Our objectives were:
- to adapt the protocols for antibody and oligonucleotide staining to the automated detection in a solid phase cytometer and thereby
- to develop a new automated method for the rapid and sensitive detection of selected harmful algal species in the marine environment;
- to validate the specificity of the methodology on cultured and field material;
- to transfer this technology to the different national harmful algal monitoring networks which represent the best controlled sampling conditions existing to study the evolution of the populations of toxic algae.
Fluorescence in situ hybridisation in combination with solid phase cytometry
We use CARD (catalysed reporter deposition)-FISH , or synonymously called TSA (tyramide signal amplification)-FISH, for the hybridisation of microalgae in combination with solid phase cytometry (SPC). In this assay the catalytic activity of the enzyme horseradish peroxidase (HRP) is applied. The oligonucleotide probe is labelled with HRP, which binds to its substrate, a fluorescing tyramide (fluorescein labelled in SPC), when it is immobilised through binding of the probe to its target. This results in a signal amplification up to 20 times. The signal amplification step enables a better discrimination between non-target autofluorescing microalage or particles and so only positive labelled microalgae with a high fluorescence intensity are counted by the SPC.
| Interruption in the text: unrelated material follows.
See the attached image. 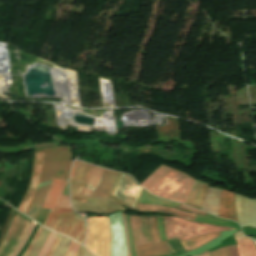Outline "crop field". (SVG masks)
Listing matches in <instances>:
<instances>
[{"instance_id": "crop-field-20", "label": "crop field", "mask_w": 256, "mask_h": 256, "mask_svg": "<svg viewBox=\"0 0 256 256\" xmlns=\"http://www.w3.org/2000/svg\"><path fill=\"white\" fill-rule=\"evenodd\" d=\"M233 235L237 241L238 253L240 256H256V246L253 242L246 239L239 231Z\"/></svg>"}, {"instance_id": "crop-field-5", "label": "crop field", "mask_w": 256, "mask_h": 256, "mask_svg": "<svg viewBox=\"0 0 256 256\" xmlns=\"http://www.w3.org/2000/svg\"><path fill=\"white\" fill-rule=\"evenodd\" d=\"M163 222L167 239L178 237L180 241L219 231L232 230V228L226 226L191 222L169 216H163Z\"/></svg>"}, {"instance_id": "crop-field-30", "label": "crop field", "mask_w": 256, "mask_h": 256, "mask_svg": "<svg viewBox=\"0 0 256 256\" xmlns=\"http://www.w3.org/2000/svg\"><path fill=\"white\" fill-rule=\"evenodd\" d=\"M42 228H43V227L39 226V228H38V230H37V232H36V234H35V236H34L32 242H31L30 246L27 248V250L25 251V253L23 254V256H26V255L28 254L29 250L31 249V247H32V245H33V243H34L36 237L38 236V234L40 233V231L42 230Z\"/></svg>"}, {"instance_id": "crop-field-27", "label": "crop field", "mask_w": 256, "mask_h": 256, "mask_svg": "<svg viewBox=\"0 0 256 256\" xmlns=\"http://www.w3.org/2000/svg\"><path fill=\"white\" fill-rule=\"evenodd\" d=\"M49 231H47L46 229L43 228V230L41 231V233L37 237L32 249L30 250V252L27 256H36L41 244L43 243V241L45 240V238L49 234Z\"/></svg>"}, {"instance_id": "crop-field-32", "label": "crop field", "mask_w": 256, "mask_h": 256, "mask_svg": "<svg viewBox=\"0 0 256 256\" xmlns=\"http://www.w3.org/2000/svg\"><path fill=\"white\" fill-rule=\"evenodd\" d=\"M179 208L206 215V212H202V211H199V210H196V209H192V208L186 207L182 204L179 206Z\"/></svg>"}, {"instance_id": "crop-field-31", "label": "crop field", "mask_w": 256, "mask_h": 256, "mask_svg": "<svg viewBox=\"0 0 256 256\" xmlns=\"http://www.w3.org/2000/svg\"><path fill=\"white\" fill-rule=\"evenodd\" d=\"M122 215H123V220H124L125 235H126V243H127V256H130L129 242H128V236H127L126 223H125V214L122 213Z\"/></svg>"}, {"instance_id": "crop-field-15", "label": "crop field", "mask_w": 256, "mask_h": 256, "mask_svg": "<svg viewBox=\"0 0 256 256\" xmlns=\"http://www.w3.org/2000/svg\"><path fill=\"white\" fill-rule=\"evenodd\" d=\"M120 173L105 170L93 195L109 196Z\"/></svg>"}, {"instance_id": "crop-field-12", "label": "crop field", "mask_w": 256, "mask_h": 256, "mask_svg": "<svg viewBox=\"0 0 256 256\" xmlns=\"http://www.w3.org/2000/svg\"><path fill=\"white\" fill-rule=\"evenodd\" d=\"M131 232L134 245L140 243L153 242L150 230V216H140L129 215Z\"/></svg>"}, {"instance_id": "crop-field-37", "label": "crop field", "mask_w": 256, "mask_h": 256, "mask_svg": "<svg viewBox=\"0 0 256 256\" xmlns=\"http://www.w3.org/2000/svg\"><path fill=\"white\" fill-rule=\"evenodd\" d=\"M199 256H209L208 251L203 253V254H201V255H199Z\"/></svg>"}, {"instance_id": "crop-field-14", "label": "crop field", "mask_w": 256, "mask_h": 256, "mask_svg": "<svg viewBox=\"0 0 256 256\" xmlns=\"http://www.w3.org/2000/svg\"><path fill=\"white\" fill-rule=\"evenodd\" d=\"M42 161H43V149H39V150H35V155H34V164H33V170H32V177H31V182L29 184L27 193L19 207L18 210H20L21 212H24L31 196L32 193L36 187L37 184V180H38V176H39V172L41 169V165H42Z\"/></svg>"}, {"instance_id": "crop-field-25", "label": "crop field", "mask_w": 256, "mask_h": 256, "mask_svg": "<svg viewBox=\"0 0 256 256\" xmlns=\"http://www.w3.org/2000/svg\"><path fill=\"white\" fill-rule=\"evenodd\" d=\"M209 253L210 256H239L237 253L236 245L225 246Z\"/></svg>"}, {"instance_id": "crop-field-17", "label": "crop field", "mask_w": 256, "mask_h": 256, "mask_svg": "<svg viewBox=\"0 0 256 256\" xmlns=\"http://www.w3.org/2000/svg\"><path fill=\"white\" fill-rule=\"evenodd\" d=\"M207 188V184L196 180L185 203L201 209Z\"/></svg>"}, {"instance_id": "crop-field-26", "label": "crop field", "mask_w": 256, "mask_h": 256, "mask_svg": "<svg viewBox=\"0 0 256 256\" xmlns=\"http://www.w3.org/2000/svg\"><path fill=\"white\" fill-rule=\"evenodd\" d=\"M58 234L50 232L49 236L45 240L44 244L42 245L40 251L38 252L37 256H46L49 252L51 246L53 245L56 237Z\"/></svg>"}, {"instance_id": "crop-field-36", "label": "crop field", "mask_w": 256, "mask_h": 256, "mask_svg": "<svg viewBox=\"0 0 256 256\" xmlns=\"http://www.w3.org/2000/svg\"><path fill=\"white\" fill-rule=\"evenodd\" d=\"M83 256H94L89 251L85 250Z\"/></svg>"}, {"instance_id": "crop-field-1", "label": "crop field", "mask_w": 256, "mask_h": 256, "mask_svg": "<svg viewBox=\"0 0 256 256\" xmlns=\"http://www.w3.org/2000/svg\"><path fill=\"white\" fill-rule=\"evenodd\" d=\"M71 154L72 148L66 146L44 149L38 185L24 214L36 219L53 178L68 181Z\"/></svg>"}, {"instance_id": "crop-field-19", "label": "crop field", "mask_w": 256, "mask_h": 256, "mask_svg": "<svg viewBox=\"0 0 256 256\" xmlns=\"http://www.w3.org/2000/svg\"><path fill=\"white\" fill-rule=\"evenodd\" d=\"M221 191V189L209 187L202 209L217 215L219 210V198Z\"/></svg>"}, {"instance_id": "crop-field-29", "label": "crop field", "mask_w": 256, "mask_h": 256, "mask_svg": "<svg viewBox=\"0 0 256 256\" xmlns=\"http://www.w3.org/2000/svg\"><path fill=\"white\" fill-rule=\"evenodd\" d=\"M80 244H78L76 241L73 240L66 256H75Z\"/></svg>"}, {"instance_id": "crop-field-33", "label": "crop field", "mask_w": 256, "mask_h": 256, "mask_svg": "<svg viewBox=\"0 0 256 256\" xmlns=\"http://www.w3.org/2000/svg\"><path fill=\"white\" fill-rule=\"evenodd\" d=\"M60 237H61V235L59 234L58 237H57V239H56V241H55V243H54V245H53V247L51 248V250H50L48 256H52V254H53V252H54V250H55V247H56V245H57V243H58Z\"/></svg>"}, {"instance_id": "crop-field-28", "label": "crop field", "mask_w": 256, "mask_h": 256, "mask_svg": "<svg viewBox=\"0 0 256 256\" xmlns=\"http://www.w3.org/2000/svg\"><path fill=\"white\" fill-rule=\"evenodd\" d=\"M35 224H36V222L31 221V223H30V225H29V227H28V229H27V231H26V233H25L23 239L21 240L20 244L18 245V247L15 249V251L12 253L11 256H17V255H18V253L20 252V250H21V249L23 248V246L26 244V242H27V240H28V238H29V236H30V234H31V232H32V230H33Z\"/></svg>"}, {"instance_id": "crop-field-24", "label": "crop field", "mask_w": 256, "mask_h": 256, "mask_svg": "<svg viewBox=\"0 0 256 256\" xmlns=\"http://www.w3.org/2000/svg\"><path fill=\"white\" fill-rule=\"evenodd\" d=\"M72 239L62 235L53 256H65Z\"/></svg>"}, {"instance_id": "crop-field-18", "label": "crop field", "mask_w": 256, "mask_h": 256, "mask_svg": "<svg viewBox=\"0 0 256 256\" xmlns=\"http://www.w3.org/2000/svg\"><path fill=\"white\" fill-rule=\"evenodd\" d=\"M136 210L171 213V214H174V216H176V217L188 218V219H192V220H194L195 216H196L195 214L176 210V208L156 206V205H150V204H142V203L137 204Z\"/></svg>"}, {"instance_id": "crop-field-7", "label": "crop field", "mask_w": 256, "mask_h": 256, "mask_svg": "<svg viewBox=\"0 0 256 256\" xmlns=\"http://www.w3.org/2000/svg\"><path fill=\"white\" fill-rule=\"evenodd\" d=\"M85 246L96 256H109L110 233L107 217L88 219Z\"/></svg>"}, {"instance_id": "crop-field-13", "label": "crop field", "mask_w": 256, "mask_h": 256, "mask_svg": "<svg viewBox=\"0 0 256 256\" xmlns=\"http://www.w3.org/2000/svg\"><path fill=\"white\" fill-rule=\"evenodd\" d=\"M66 183V181L54 179L42 207L56 209L57 206H61L71 208L69 196L61 195Z\"/></svg>"}, {"instance_id": "crop-field-8", "label": "crop field", "mask_w": 256, "mask_h": 256, "mask_svg": "<svg viewBox=\"0 0 256 256\" xmlns=\"http://www.w3.org/2000/svg\"><path fill=\"white\" fill-rule=\"evenodd\" d=\"M31 219L16 213L9 231L0 246V256H10L20 242Z\"/></svg>"}, {"instance_id": "crop-field-22", "label": "crop field", "mask_w": 256, "mask_h": 256, "mask_svg": "<svg viewBox=\"0 0 256 256\" xmlns=\"http://www.w3.org/2000/svg\"><path fill=\"white\" fill-rule=\"evenodd\" d=\"M217 236H219V233L206 235V236L198 237V238L187 240V241H182L181 244L186 249V251H190V250H194L197 247H199L200 245L216 238Z\"/></svg>"}, {"instance_id": "crop-field-6", "label": "crop field", "mask_w": 256, "mask_h": 256, "mask_svg": "<svg viewBox=\"0 0 256 256\" xmlns=\"http://www.w3.org/2000/svg\"><path fill=\"white\" fill-rule=\"evenodd\" d=\"M193 182L194 179L173 169L149 191L164 198L184 203Z\"/></svg>"}, {"instance_id": "crop-field-35", "label": "crop field", "mask_w": 256, "mask_h": 256, "mask_svg": "<svg viewBox=\"0 0 256 256\" xmlns=\"http://www.w3.org/2000/svg\"><path fill=\"white\" fill-rule=\"evenodd\" d=\"M76 163H77V161H74V162H73V168H72V172H71V176H70V178H73V176H74Z\"/></svg>"}, {"instance_id": "crop-field-9", "label": "crop field", "mask_w": 256, "mask_h": 256, "mask_svg": "<svg viewBox=\"0 0 256 256\" xmlns=\"http://www.w3.org/2000/svg\"><path fill=\"white\" fill-rule=\"evenodd\" d=\"M151 230L154 243L141 244L135 246L137 256H161L169 255V249L166 241L161 242L156 217L152 216Z\"/></svg>"}, {"instance_id": "crop-field-4", "label": "crop field", "mask_w": 256, "mask_h": 256, "mask_svg": "<svg viewBox=\"0 0 256 256\" xmlns=\"http://www.w3.org/2000/svg\"><path fill=\"white\" fill-rule=\"evenodd\" d=\"M43 226L70 236L82 244L84 242L86 223L72 209L58 207L57 210H51Z\"/></svg>"}, {"instance_id": "crop-field-2", "label": "crop field", "mask_w": 256, "mask_h": 256, "mask_svg": "<svg viewBox=\"0 0 256 256\" xmlns=\"http://www.w3.org/2000/svg\"><path fill=\"white\" fill-rule=\"evenodd\" d=\"M93 169V165L78 162L74 179H70V196L73 208L76 211L93 213H112L124 209L115 198L96 196H80L85 183Z\"/></svg>"}, {"instance_id": "crop-field-10", "label": "crop field", "mask_w": 256, "mask_h": 256, "mask_svg": "<svg viewBox=\"0 0 256 256\" xmlns=\"http://www.w3.org/2000/svg\"><path fill=\"white\" fill-rule=\"evenodd\" d=\"M111 228V256H126L121 212L108 215Z\"/></svg>"}, {"instance_id": "crop-field-21", "label": "crop field", "mask_w": 256, "mask_h": 256, "mask_svg": "<svg viewBox=\"0 0 256 256\" xmlns=\"http://www.w3.org/2000/svg\"><path fill=\"white\" fill-rule=\"evenodd\" d=\"M170 170H171V168L162 165L154 173H152L145 181H143L140 184V186L149 190L154 184H156Z\"/></svg>"}, {"instance_id": "crop-field-11", "label": "crop field", "mask_w": 256, "mask_h": 256, "mask_svg": "<svg viewBox=\"0 0 256 256\" xmlns=\"http://www.w3.org/2000/svg\"><path fill=\"white\" fill-rule=\"evenodd\" d=\"M235 207L241 227L251 226L256 228V199H247L235 194Z\"/></svg>"}, {"instance_id": "crop-field-34", "label": "crop field", "mask_w": 256, "mask_h": 256, "mask_svg": "<svg viewBox=\"0 0 256 256\" xmlns=\"http://www.w3.org/2000/svg\"><path fill=\"white\" fill-rule=\"evenodd\" d=\"M84 249H85V248H84L83 246H80V248H79V250H78L76 256H82V253H83Z\"/></svg>"}, {"instance_id": "crop-field-23", "label": "crop field", "mask_w": 256, "mask_h": 256, "mask_svg": "<svg viewBox=\"0 0 256 256\" xmlns=\"http://www.w3.org/2000/svg\"><path fill=\"white\" fill-rule=\"evenodd\" d=\"M104 169L94 167L82 195H92Z\"/></svg>"}, {"instance_id": "crop-field-16", "label": "crop field", "mask_w": 256, "mask_h": 256, "mask_svg": "<svg viewBox=\"0 0 256 256\" xmlns=\"http://www.w3.org/2000/svg\"><path fill=\"white\" fill-rule=\"evenodd\" d=\"M220 217L230 218L236 220V213L234 207V194L228 191H222L221 199H220Z\"/></svg>"}, {"instance_id": "crop-field-3", "label": "crop field", "mask_w": 256, "mask_h": 256, "mask_svg": "<svg viewBox=\"0 0 256 256\" xmlns=\"http://www.w3.org/2000/svg\"><path fill=\"white\" fill-rule=\"evenodd\" d=\"M110 196L116 197L120 203L124 204L133 211L137 202L171 206H176L179 204L162 200L151 195L145 189L139 187L132 177L122 173L120 174Z\"/></svg>"}, {"instance_id": "crop-field-38", "label": "crop field", "mask_w": 256, "mask_h": 256, "mask_svg": "<svg viewBox=\"0 0 256 256\" xmlns=\"http://www.w3.org/2000/svg\"><path fill=\"white\" fill-rule=\"evenodd\" d=\"M254 241H256V238H252Z\"/></svg>"}]
</instances>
After FISH the filter is analysed by SPC. In SPC, the laser is moved over cells immobilised onto a solid support and allows the rapid enumeration of several thousand cells within three minutes. The scanned filter is then analysed by microscopy, whereby each positive data point is automatically moved to each positve datapoint by the computer software. Solid phase cytometry is especially useful for the detection of rare events with a detection limit of one cell per filter. We adapted SPC in combination with FISH in our group for the detection of (toxic) microalgae.
Differentiation of algal species with similar morphologies in a fluorescence in situ hybridisation
Two algal species with similar cell morphology can be distinguished by fluorescence in situ hybridisation, using two probes labeled with different fluorochromes. A mixture of Emiliania huxleyi and Prymnesium nemamethecum cells was hybridised with a mixture of a universal eukaryotic probe (EUK1209R), Cy5 labeled, and a probe specific for the genus Prymnesium (PrymGl01A), FLUOS labeled. The image shows the overlay of three detection channels (Confocal Laser Scanning Microscope), where the colours are defined as follows: green = FLUOS, blue = Cy5, red = autofluorescence. The Prymnesium nemamethecum cells are stained with both probes and have therefore a signal in green and blue (=> turquoise cells). The Emiliania huxleyi cells are only stained with the eukaryotic probe and are therefore blue.